_Consigne 1_. Restituez mot pour mot le passage du texte fourni qui commence aux mots « Dans un communiqué » et se termine après « avocats, Francis Szpiner. ».

_Texte fourni_.

::::::

Plus d’un an et demi après ses tweets, Sandra Muller se retrouve mercredi 29 mai devant la 17e chambre civile du tribunal de Paris. Accusé nommément dans le second tweet, Eric Brion, consultant et ancien directeur général de la chaîne de télévision Equidia, l’avait en effet attaquée pour diffamation. Il réclame 50 000 euros de dommages et intérêts, 15 000 euros de frais de justice, la suppression du tweet divulguant son nom et des publications judiciaires.

« Contre toute décence »

Dans un communiqué posté en janvier 2018 sur sa page Facebook, la journaliste installée aux Etats-Unis dénonçait des poursuites engagées « contre toute décence » par Eric Brion. « Voilà quelqu’un qui a reconnu dans un premier temps qu’il a eu une conduite non convenable, qui s’en est excusé, et qui brusquement décide d’attaquer en justice », a commenté l’un de ses avocats, Francis Szpiner.

De son côté, Eric Brion dénonce l’enchaînement des deux tweets le présentant « comme un prédateur sexuel », affirme Me Nicolas Bénoit, qui le défend avec Me Marie Burguburu. « C’est de la délation. A aucun moment il n’a la possibilité de se défendre, il est cloué au pilori », ajoute l’avocat. « Il a été détruit, c’est la victime expiatoire. »

Dans une tribune publiée par Le Monde en décembre 2017, Eric Brion avait « réitéré ses excuses » à Mme Muller, reconnaissant avoir « tenu des propos déplacés » à son encontre « lors d’un cocktail arrosé très tard dans une soirée » – tous deux ne travaillant pas ensemble. Il affirmait néanmoins refuser « l’amalgame » entre son « comportement et l’affaire concernant Harvey Weinstein, accusé de viols et de harcèlement sexuel par plusieurs femmes ».

A la fin de 2017, Sandra Muller avait été désignée « briseuse de silence » par le magazine Time, qui avait consacré sa couverture des « personnalités de l’année » aux femmes à l’origine du mouvement #MeToo.

::::::

_Données de l'exercice_.

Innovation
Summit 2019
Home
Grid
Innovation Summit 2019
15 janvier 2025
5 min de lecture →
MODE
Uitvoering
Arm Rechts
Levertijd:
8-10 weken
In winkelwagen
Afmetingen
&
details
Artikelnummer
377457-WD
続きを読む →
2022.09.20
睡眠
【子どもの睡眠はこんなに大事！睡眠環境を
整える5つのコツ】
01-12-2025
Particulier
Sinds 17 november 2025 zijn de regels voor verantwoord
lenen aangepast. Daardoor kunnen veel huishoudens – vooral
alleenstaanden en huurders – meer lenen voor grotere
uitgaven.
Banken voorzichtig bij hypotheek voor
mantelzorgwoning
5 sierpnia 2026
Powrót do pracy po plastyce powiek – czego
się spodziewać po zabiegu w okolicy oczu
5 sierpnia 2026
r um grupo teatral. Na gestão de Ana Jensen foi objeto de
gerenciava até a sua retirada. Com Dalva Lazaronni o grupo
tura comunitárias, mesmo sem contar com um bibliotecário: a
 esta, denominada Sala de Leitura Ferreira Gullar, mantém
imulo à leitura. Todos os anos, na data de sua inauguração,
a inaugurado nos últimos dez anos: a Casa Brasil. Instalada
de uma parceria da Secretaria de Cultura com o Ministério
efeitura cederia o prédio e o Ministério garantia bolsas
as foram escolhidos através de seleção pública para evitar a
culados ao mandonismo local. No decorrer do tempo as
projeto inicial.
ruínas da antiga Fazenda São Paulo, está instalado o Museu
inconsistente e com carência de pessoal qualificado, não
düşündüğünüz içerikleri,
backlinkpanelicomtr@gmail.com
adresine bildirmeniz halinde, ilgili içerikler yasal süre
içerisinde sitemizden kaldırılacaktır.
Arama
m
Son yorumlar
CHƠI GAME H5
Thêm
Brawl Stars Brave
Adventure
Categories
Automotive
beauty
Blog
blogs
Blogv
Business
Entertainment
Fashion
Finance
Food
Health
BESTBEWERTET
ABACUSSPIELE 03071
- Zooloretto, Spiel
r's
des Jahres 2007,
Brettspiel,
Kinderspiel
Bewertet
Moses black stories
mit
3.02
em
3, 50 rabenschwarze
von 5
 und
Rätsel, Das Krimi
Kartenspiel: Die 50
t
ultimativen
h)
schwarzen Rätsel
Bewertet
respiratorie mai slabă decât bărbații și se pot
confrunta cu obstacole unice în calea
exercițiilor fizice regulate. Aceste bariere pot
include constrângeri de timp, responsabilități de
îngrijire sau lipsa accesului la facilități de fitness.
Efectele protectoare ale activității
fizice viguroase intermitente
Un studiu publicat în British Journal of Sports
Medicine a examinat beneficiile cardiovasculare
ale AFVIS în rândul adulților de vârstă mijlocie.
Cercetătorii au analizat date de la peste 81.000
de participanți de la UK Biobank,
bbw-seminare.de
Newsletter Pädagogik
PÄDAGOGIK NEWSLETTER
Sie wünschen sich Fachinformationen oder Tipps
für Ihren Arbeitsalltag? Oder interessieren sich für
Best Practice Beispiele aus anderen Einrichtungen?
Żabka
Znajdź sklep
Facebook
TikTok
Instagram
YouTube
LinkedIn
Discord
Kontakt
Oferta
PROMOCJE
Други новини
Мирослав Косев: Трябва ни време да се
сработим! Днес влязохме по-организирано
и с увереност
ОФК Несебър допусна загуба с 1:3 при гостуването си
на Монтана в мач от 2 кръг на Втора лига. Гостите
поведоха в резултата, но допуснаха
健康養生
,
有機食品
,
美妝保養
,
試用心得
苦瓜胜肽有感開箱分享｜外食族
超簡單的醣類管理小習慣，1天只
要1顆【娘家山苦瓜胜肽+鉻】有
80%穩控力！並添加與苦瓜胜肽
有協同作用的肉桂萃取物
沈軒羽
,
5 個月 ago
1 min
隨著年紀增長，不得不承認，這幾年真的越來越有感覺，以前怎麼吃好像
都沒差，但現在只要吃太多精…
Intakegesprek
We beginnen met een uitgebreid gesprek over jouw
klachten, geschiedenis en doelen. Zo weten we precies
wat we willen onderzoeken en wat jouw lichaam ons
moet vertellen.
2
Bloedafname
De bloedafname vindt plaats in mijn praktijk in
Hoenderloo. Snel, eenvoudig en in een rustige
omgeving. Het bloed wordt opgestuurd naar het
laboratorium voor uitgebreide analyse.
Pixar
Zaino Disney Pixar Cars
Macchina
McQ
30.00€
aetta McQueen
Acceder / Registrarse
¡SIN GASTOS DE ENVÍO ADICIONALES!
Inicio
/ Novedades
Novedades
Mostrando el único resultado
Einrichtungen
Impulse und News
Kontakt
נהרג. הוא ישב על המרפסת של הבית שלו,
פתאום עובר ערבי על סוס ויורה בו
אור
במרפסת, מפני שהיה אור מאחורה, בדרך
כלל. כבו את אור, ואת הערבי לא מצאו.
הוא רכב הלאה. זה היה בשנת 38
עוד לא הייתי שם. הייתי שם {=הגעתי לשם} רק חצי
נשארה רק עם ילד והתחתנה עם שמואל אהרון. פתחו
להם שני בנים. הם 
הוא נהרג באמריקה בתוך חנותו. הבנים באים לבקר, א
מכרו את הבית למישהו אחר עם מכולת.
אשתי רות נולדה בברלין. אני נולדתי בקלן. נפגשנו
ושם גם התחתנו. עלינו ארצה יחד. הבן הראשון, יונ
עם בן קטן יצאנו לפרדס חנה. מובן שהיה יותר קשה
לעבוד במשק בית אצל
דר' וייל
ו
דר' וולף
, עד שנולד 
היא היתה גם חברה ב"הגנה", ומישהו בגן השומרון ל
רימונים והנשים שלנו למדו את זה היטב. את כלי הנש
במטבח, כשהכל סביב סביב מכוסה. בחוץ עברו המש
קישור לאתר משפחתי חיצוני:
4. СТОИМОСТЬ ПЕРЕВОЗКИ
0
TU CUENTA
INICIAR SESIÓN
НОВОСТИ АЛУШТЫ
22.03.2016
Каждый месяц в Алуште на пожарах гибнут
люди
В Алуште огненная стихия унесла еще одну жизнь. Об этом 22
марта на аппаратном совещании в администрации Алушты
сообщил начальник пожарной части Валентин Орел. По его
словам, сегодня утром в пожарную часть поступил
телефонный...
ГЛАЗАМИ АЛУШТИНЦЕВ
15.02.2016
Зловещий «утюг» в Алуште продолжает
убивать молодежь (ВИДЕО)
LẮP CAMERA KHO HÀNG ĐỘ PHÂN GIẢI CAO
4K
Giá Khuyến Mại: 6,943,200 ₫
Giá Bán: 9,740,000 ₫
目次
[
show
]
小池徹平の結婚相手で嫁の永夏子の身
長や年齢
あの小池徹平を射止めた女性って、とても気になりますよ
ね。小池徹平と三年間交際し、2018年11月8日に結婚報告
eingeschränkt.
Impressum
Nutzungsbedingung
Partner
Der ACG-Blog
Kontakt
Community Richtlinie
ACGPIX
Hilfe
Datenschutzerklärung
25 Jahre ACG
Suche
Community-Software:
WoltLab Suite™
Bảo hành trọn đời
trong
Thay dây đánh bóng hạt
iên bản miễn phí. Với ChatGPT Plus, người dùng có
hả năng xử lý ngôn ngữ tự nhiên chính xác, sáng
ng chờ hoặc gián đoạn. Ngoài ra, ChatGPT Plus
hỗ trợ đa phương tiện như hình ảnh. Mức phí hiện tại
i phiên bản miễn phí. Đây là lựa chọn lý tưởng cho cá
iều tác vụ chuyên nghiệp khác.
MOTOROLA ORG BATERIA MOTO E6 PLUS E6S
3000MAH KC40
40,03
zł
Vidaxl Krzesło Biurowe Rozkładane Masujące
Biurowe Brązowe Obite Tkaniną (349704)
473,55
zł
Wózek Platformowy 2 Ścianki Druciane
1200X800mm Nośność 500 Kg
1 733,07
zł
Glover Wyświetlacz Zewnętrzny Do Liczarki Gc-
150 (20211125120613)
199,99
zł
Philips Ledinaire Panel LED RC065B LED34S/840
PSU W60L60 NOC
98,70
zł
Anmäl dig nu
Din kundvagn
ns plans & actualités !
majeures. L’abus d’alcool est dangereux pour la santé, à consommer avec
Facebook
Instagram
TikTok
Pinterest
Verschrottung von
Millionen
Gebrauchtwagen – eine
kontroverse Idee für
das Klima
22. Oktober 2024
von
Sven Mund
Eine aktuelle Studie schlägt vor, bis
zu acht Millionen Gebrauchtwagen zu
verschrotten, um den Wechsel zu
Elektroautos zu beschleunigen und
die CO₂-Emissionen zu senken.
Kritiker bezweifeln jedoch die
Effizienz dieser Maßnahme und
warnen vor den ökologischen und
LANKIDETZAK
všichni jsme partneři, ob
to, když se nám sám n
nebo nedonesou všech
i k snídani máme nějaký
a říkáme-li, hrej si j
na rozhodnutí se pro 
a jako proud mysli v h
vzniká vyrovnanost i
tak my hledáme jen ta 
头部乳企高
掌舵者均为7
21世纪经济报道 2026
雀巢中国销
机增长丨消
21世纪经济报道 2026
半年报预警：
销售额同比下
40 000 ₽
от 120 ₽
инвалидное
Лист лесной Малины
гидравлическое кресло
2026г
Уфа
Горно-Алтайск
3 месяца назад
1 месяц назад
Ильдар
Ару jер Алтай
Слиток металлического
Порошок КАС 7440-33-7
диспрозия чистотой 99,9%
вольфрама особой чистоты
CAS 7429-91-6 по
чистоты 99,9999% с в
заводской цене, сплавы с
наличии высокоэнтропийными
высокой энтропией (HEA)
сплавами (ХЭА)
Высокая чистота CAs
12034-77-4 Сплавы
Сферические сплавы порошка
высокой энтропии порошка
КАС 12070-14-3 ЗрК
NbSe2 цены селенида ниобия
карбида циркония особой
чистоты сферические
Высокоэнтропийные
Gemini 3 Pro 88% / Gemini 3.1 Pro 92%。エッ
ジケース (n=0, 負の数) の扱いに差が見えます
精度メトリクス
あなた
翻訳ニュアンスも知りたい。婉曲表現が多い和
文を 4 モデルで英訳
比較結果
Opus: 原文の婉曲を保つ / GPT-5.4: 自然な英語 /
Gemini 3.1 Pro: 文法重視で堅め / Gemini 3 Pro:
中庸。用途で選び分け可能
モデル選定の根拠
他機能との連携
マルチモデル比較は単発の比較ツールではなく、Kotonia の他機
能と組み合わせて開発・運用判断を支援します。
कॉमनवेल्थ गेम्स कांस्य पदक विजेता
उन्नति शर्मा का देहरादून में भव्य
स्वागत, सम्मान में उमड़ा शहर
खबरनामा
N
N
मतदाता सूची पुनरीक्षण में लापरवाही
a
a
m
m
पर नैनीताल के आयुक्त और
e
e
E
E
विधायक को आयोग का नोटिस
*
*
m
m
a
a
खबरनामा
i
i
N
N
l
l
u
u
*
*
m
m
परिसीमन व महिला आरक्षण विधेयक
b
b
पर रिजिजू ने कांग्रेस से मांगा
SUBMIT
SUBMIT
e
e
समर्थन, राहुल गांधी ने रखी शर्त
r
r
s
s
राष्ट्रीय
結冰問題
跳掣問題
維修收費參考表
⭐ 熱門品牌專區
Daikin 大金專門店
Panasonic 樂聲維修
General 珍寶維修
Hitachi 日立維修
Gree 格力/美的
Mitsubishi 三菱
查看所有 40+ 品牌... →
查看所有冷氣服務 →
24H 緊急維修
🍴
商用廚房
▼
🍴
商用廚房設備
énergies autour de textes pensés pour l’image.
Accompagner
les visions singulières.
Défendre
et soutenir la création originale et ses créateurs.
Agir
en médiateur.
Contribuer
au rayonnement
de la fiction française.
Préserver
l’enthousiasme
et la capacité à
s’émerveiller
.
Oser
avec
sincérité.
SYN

::::::

_Consigne 2_. Réécrivez en tableau Markdown les lignes des entrées, de la première jusqu'à celle qui contient « fizice viguroase intermitente » incluse, en omettant les lignes vides. Utilisez deux colonnes, « Numéro » pour le rang de chaque ligne et « Ligne d'entrée » pour son texte.

_Réponse 1_.
Dans un communiqué posté en janvier 2018 sur sa page Facebook, la journaliste installée aux Etats-Unis dénonçait des poursuites engagées « contre toute décence » par Eric Brion. « Voilà quelqu’un qui a reconnu dans un premier temps qu’il a eu une conduite non convenable, qui s’en est excusé, et qui brusquement décide d’attaquer en justice », a commenté l’un de ses avocats, Francis Szpiner.

_Réponse 2_.
| Numéro | Ligne d'entrée |
|---|---|
| 1 | Innovation |
| 2 | Summit 2019 |
| 3 | Home |
| 4 | Grid |
| 5 | Innovation Summit 2019 |
| 6 | 15 janvier 2025 |
| 7 | 5 min de lecture → |
| 8 | MODE |
| 9 | Uitvoering |
| 10 | Arm Rechts |
| 11 | Levertijd: |
| 12 | 8-10 weken |
| 13 | In winkelwagen |
| 14 | Afmetingen |
| 15 | & |
| 16 | details |
| 17 | Artikelnummer |
| 18 | 377457-WD |
| 19 | 続きを読む → |
| 20 | 2022.09.20 |
| 21 | 睡眠 |
| 22 | 【子どもの睡眠はこんなに大事！睡眠環境を |
| 23 | 整える5つのコツ】 |
| 24 | 01-12-2025 |
| 25 | Particulier |
| 26 | Sinds 17 november 2025 zijn de regels voor verantwoord |
| 27 | lenen aangepast. Daardoor kunnen veel huishoudens – vooral |
| 28 | alleenstaanden en huurders – meer lenen voor grotere |
| 29 | uitgaven. |
| 30 | Banken voorzichtig bij hypotheek voor |
| 31 | mantelzorgwoning |
| 32 | 5 sierpnia 2026 |
| 33 | Powrót do pracy po plastyce powiek – czego |
| 34 | się spodziewać po zabiegu w okolicy oczu |
| 35 | 5 sierpnia 2026 |
| 36 | r um grupo teatral. Na gestão de Ana Jensen foi objeto de |
| 37 | gerenciava até a sua retirada. Com Dalva Lazaronni o grupo |
| 38 | tura comunitárias, mesmo sem contar com um bibliotecário: a |
| 39 |  esta, denominada Sala de Leitura Ferreira Gullar, mantém |
| 40 | imulo à leitura. Todos os anos, na data de sua inauguração, |
| 41 | a inaugurado nos últimos dez anos: a Casa Brasil. Instalada |
| 42 | de uma parceria da Secretaria de Cultura com o Ministério |
| 43 | efeitura cederia o prédio e o Ministério garantia bolsas |
| 44 | as foram escolhidos através de seleção pública para evitar a |
| 45 | culados ao mandonismo local. No decorrer do tempo as |
| 46 | projeto inicial. |
| 47 | ruínas da antiga Fazenda São Paulo, está instalado o Museu |
| 48 | inconsistente e com carência de pessoal qualificado, não |
| 49 | düşündüğünüz içerikleri, |
| 50 | backlinkpanelicomtr@gmail.com |
| 51 | adresine bildirmeniz halinde, ilgili içerikler yasal süre |
| 52 | içerisinde sitemizden kaldırılacaktır. |
| 53 | Arama |
| 54 | m |
| 55 | Son yorumlar |
| 56 | CHƠI GAME H5 |
| 57 | Thêm |
| 58 | Brawl Stars Brave |
| 59 | Adventure |
| 60 | Categories |
| 61 | Automotive |
| 62 | beauty |
| 63 | Blog |
| 64 | blogs |
| 65 | Blogv |
| 66 | Business |
| 67 | Entertainment |
| 68 | Fashion |
| 69 | Finance |
| 70 | Food |
| 71 | Health |
| 72 | BESTBEWERTET |
| 73 | ABACUSSPIELE 03071 |
| 74 | - Zooloretto, Spiel |
| 75 | r's |
| 76 | des Jahres 2007, |
| 77 | Brettspiel, |
| 78 | Kinderspiel |
| 79 | Bewertet |
| 80 | Moses black stories |
| 81 | mit |
| 82 | 3.02 |
| 83 | em |
| 84 | 3, 50 rabenschwarze |
| 85 | von 5 |
| 86 |  und |
| 87 | Rätsel, Das Krimi |
| 88 | Kartenspiel: Die 50 |
| 89 | t |
| 90 | ultimativen |
| 91 | h) |
| 92 | schwarzen Rätsel |
| 93 | Bewertet |
| 94 | respiratorie mai slabă decât bărbații și se pot |
| 95 | confrunta cu obstacole unice în calea |
| 96 | exercițiilor fizice regulate. Aceste bariere pot |
| 97 | include constrângeri de timp, responsabilități de |
| 98 | îngrijire sau lipsa accesului la facilități de fitness. |
| 99 | Efectele protectoare ale activității |
| 100 | fizice viguroase intermitente |